Çok değil, bundan 6 yıl önce falan, kanım tabi daha hızlı akıyor.
Olup biten bazı şeyleri kabullenemiyoruz.
Birilerine göre o zamanın cahiliyiz ama okuyor, araştırıyor, analiz ediyoruz.
Türk Bayrağı’nın gönderden indirildiği günleri yaşıyoruz, gururumuza dokunuyor, sindiremiyoruz.
Bir şehit gelmiş Cumhuriyet Alanı’na, araya kocaman bariyerler koymuşlar, millet ile şehidin tabutunun arasında Çin Seddi var adeta.
Kabul edemiyoruz bu durumu, öğrenciyiz birde.
Aklıma değişik bir boykot geliyor ve elimize kazma-kürek alarak Cumhuriyet Alanı’na yürüyoruz.
Ders kitaplarımızda bir fotoğraf vardı “Cumhuriyeti Biz Böyle Kurduk” pankartı taşıyan kazma-kürekli Anadolu köylüsünü gösteren, oradan esinleniyorum.
Dönemin FETÖ mensubu polislerle çetin bir pazarlık yaşanıyor ve öğrenci olduğumuz için, diğer arkadaşlar zarar görmesin diye, alana sadece pankartlarımız ve Türk bayrakları alınıyor.
Arkamızda ne bir teşkilat, ne bir siyasi parti…
İnanmış, kanı hızlı akan, Hüseyin Nihal Atsız romanları ve makaleleri okuyan kanı deli akan gençler…
***
Sonrasında Çamlık’ta bulunan otele akil vatandaşlar geliyor.
Yozgatlılara açılım sürecini anlatacaklar, olup bitenleri kabul etmemizi isteyecekler…
FETÖ polisleri yine sahnede, yani çamlığın girişinde.
Elimde yaklaşık 2 metre demir sapı olan Türk Bayrağı, en önde koşuyorum, barikatları yıkıyoruz ve polis ile burun buruna geliyoruz.
Devletin polisine karşı gelmek kitabımızda olmadığı için zarif cümlelerle hakkımızı aramaya, haklılığımızı anlatmaya çalışıyorum.
Gazeteci olduktan sonra, o günkü fotoğrafların birçoğuna erişme imkânım oldu.
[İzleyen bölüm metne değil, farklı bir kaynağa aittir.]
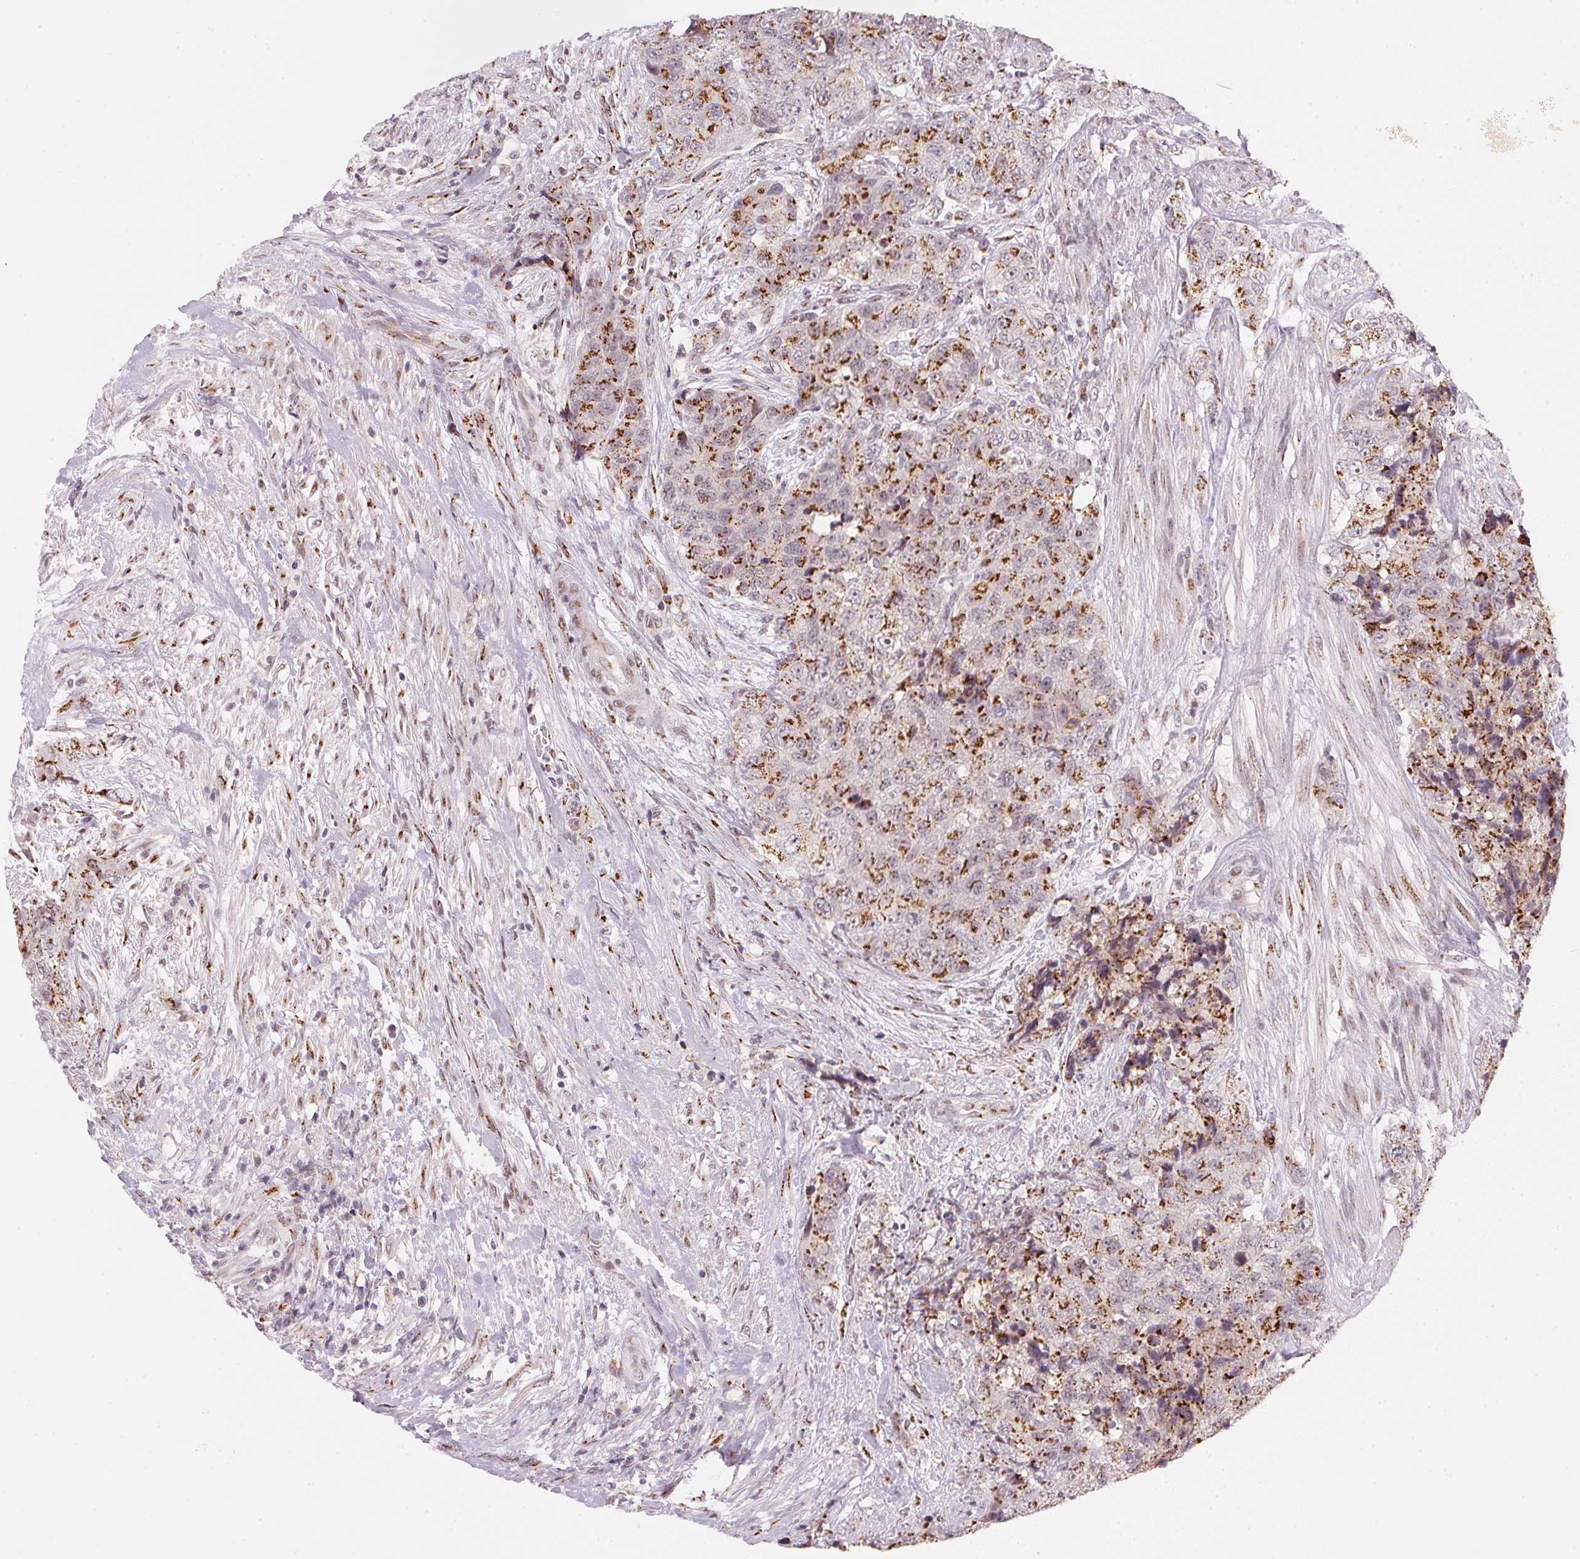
{"staining": {"intensity": "strong", "quantity": "25%-75%", "location": "cytoplasmic/membranous"}, "tissue": "urothelial cancer", "cell_type": "Tumor cells", "image_type": "cancer", "snomed": [{"axis": "morphology", "description": "Urothelial carcinoma, High grade"}, {"axis": "topography", "description": "Urinary bladder"}], "caption": "This image reveals immunohistochemistry (IHC) staining of urothelial cancer, with high strong cytoplasmic/membranous positivity in approximately 25%-75% of tumor cells.", "gene": "RAB22A", "patient": {"sex": "female", "age": 78}}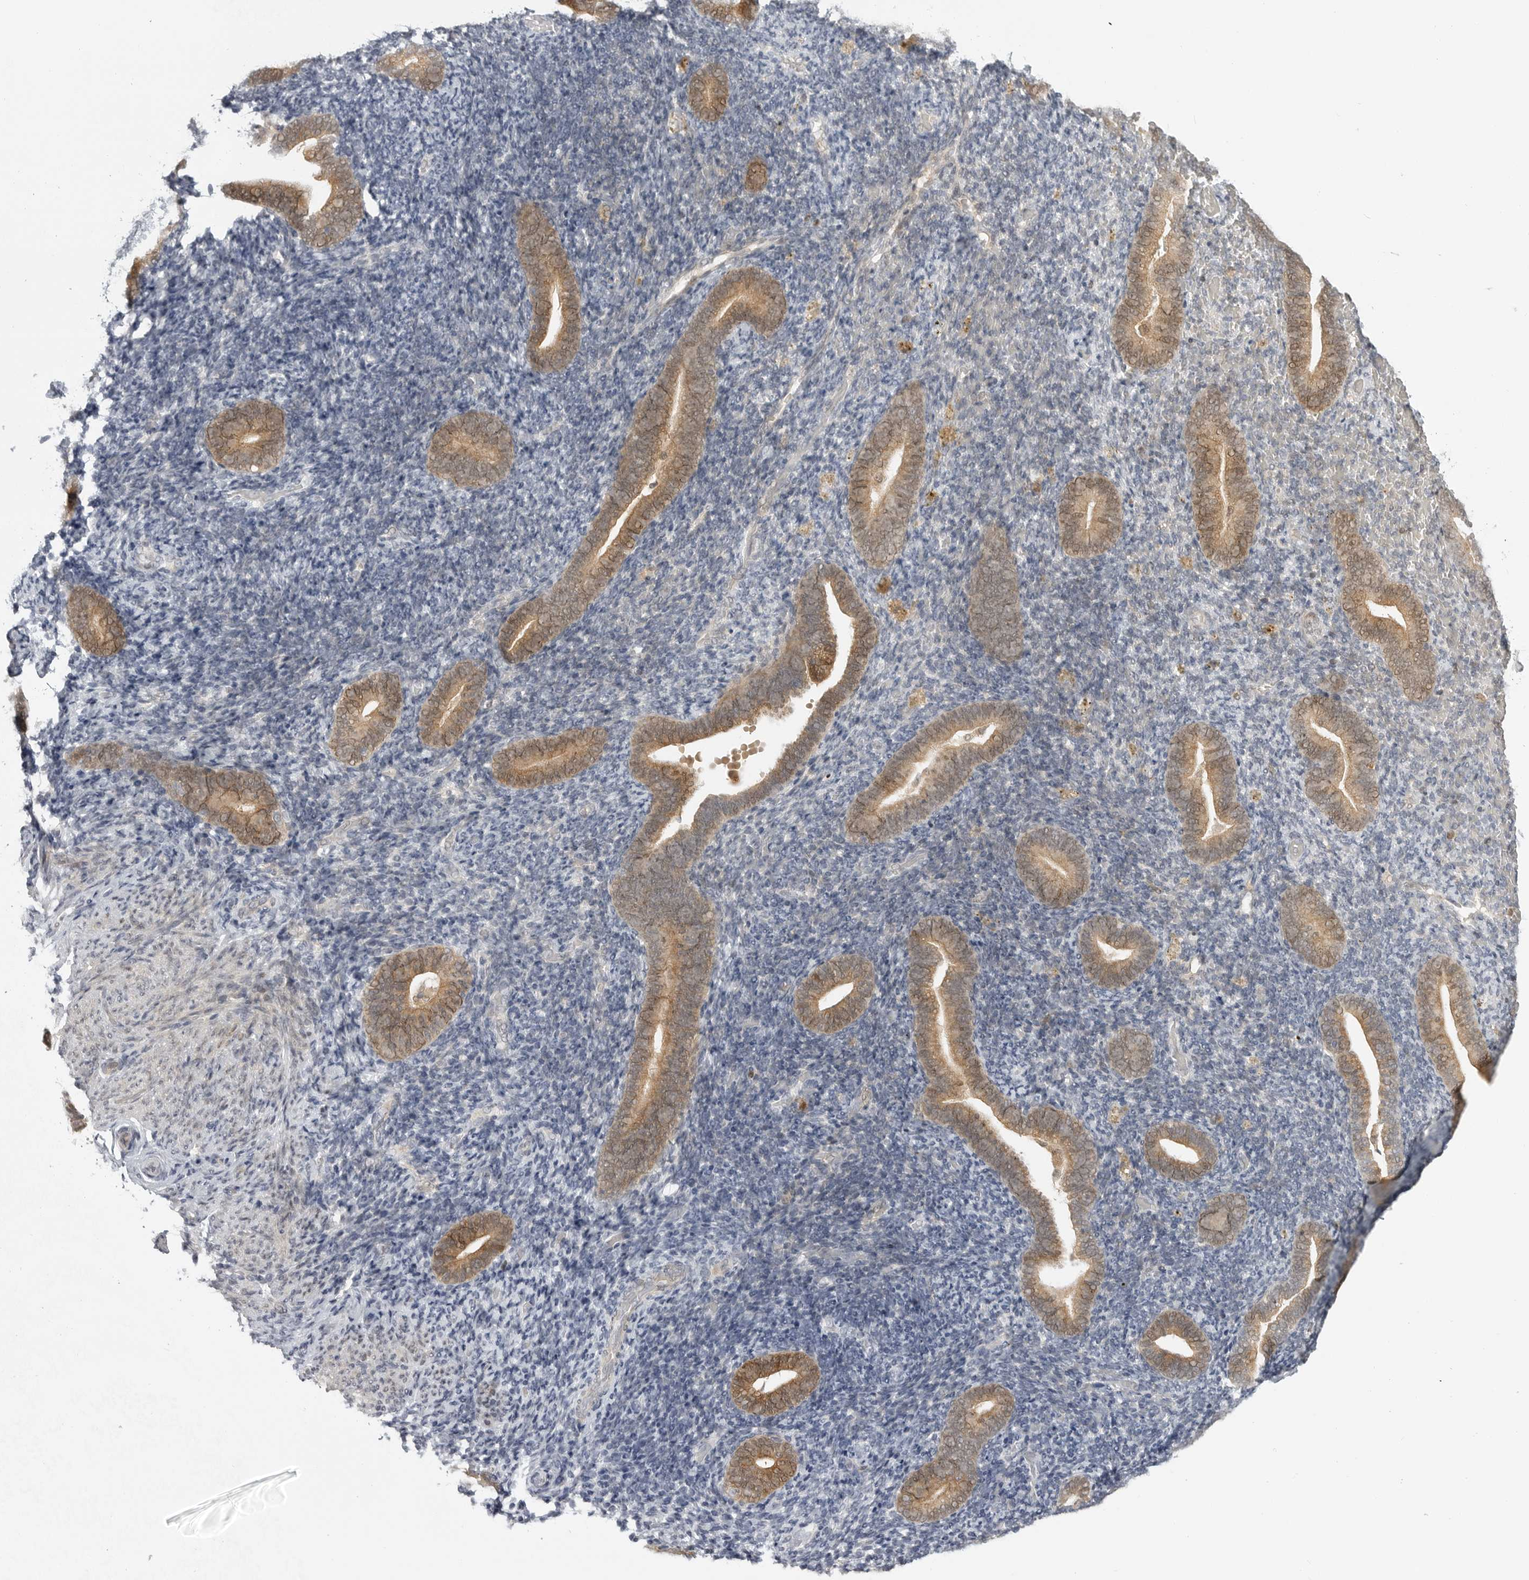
{"staining": {"intensity": "negative", "quantity": "none", "location": "none"}, "tissue": "endometrium", "cell_type": "Cells in endometrial stroma", "image_type": "normal", "snomed": [{"axis": "morphology", "description": "Normal tissue, NOS"}, {"axis": "topography", "description": "Endometrium"}], "caption": "DAB immunohistochemical staining of unremarkable human endometrium shows no significant expression in cells in endometrial stroma.", "gene": "CTIF", "patient": {"sex": "female", "age": 51}}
Ama ne hikmetse o yıllarda kimse Yozgatlı vatandaşların bu haklı eylem ve isyanını kamuoyu ile paylaşamamıştı.
***
Bu kadar satır yazıyı ve geçmişi neden yazdım, nereden esinlendim tam bilmiyorum.
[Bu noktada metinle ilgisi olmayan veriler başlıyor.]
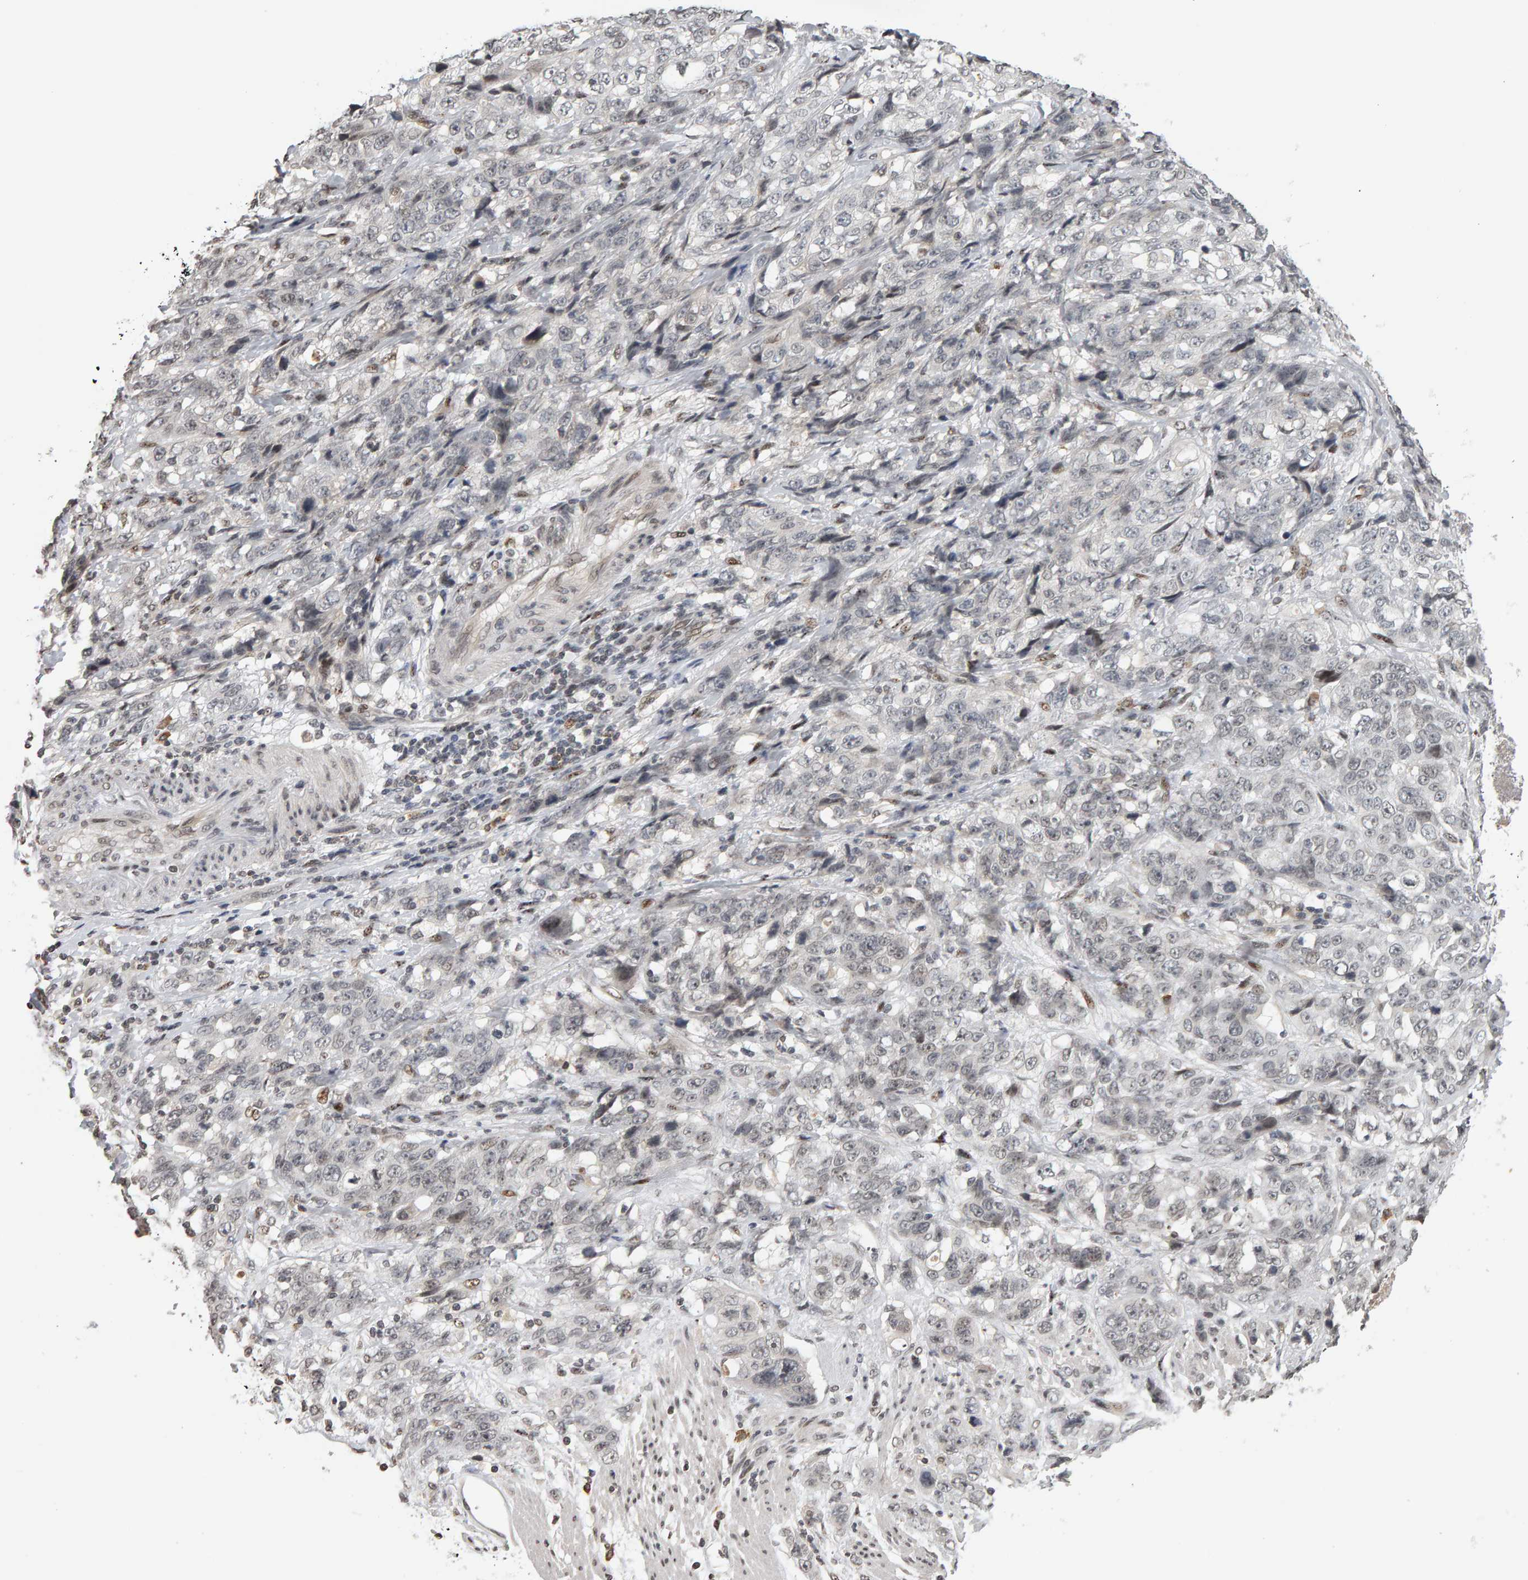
{"staining": {"intensity": "negative", "quantity": "none", "location": "none"}, "tissue": "stomach cancer", "cell_type": "Tumor cells", "image_type": "cancer", "snomed": [{"axis": "morphology", "description": "Adenocarcinoma, NOS"}, {"axis": "topography", "description": "Stomach"}], "caption": "Micrograph shows no protein positivity in tumor cells of stomach adenocarcinoma tissue.", "gene": "TRAM1", "patient": {"sex": "male", "age": 48}}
Bildiğim tek şey, o tarihlerde bu kepazelikleri ve FETÖ’yü savunan insanların, dün gün boyu Alparslan Türkeş fotoğrafları yayınlamalarıdır.
Ne kadar samimiyetsizdi yarabbi…
Kusmak istedim bir ara neredeyse…
Halbuki o tarihlerde açıkça söylemekten korkuyorlar ama yine de Başbuğ’a laf etmekten çekinmiyorlardı.
Türkçe Olimpiyatları’nın büyüsüne kapılıp, sihirli sözcüklerle anlata anlata bitiremeyen bir zat Türkeş’e ‘despot adam’ diye hitap ediyordu.
Siyasi ortama göre şekil alan bukalemunlar tarihte hep vardı, bundan sonra da hep olacaklar.
Erbakan popüler olduğunda onu rahmetle anacaklar.
Başbuğ popüler olduğunda onu rahmetle anacaklar.
Allah, her devrin adamı olmayı başaran, vatan ve millet gibi mukaddes kavramlardan bir haber, bencil, omurgasızların şerrinden herkesi korusun.
Konuştuğunda, elini kaldırdığında sadece Türkiye’de değil, tüm Türk Dünyası’nda yankı bulan, birçok imanlı ve ahlaklı ve milli inanca mensup genç yetiştiren Başbuğ Alparslan Türkeş’i de bu vesileyle, bir kez daha rahmet ile anıyorum.
Haydi selametle…
DUYDUK DUYMADIK DEMEYİN
*Seçim çalışmalarını hızlandıran TSO başkan adaylarını.
*Cami bahçesinden kesilen çam ağacını.
*27 oda başkanının desteğinin arkasına alan Latif Altın’ı.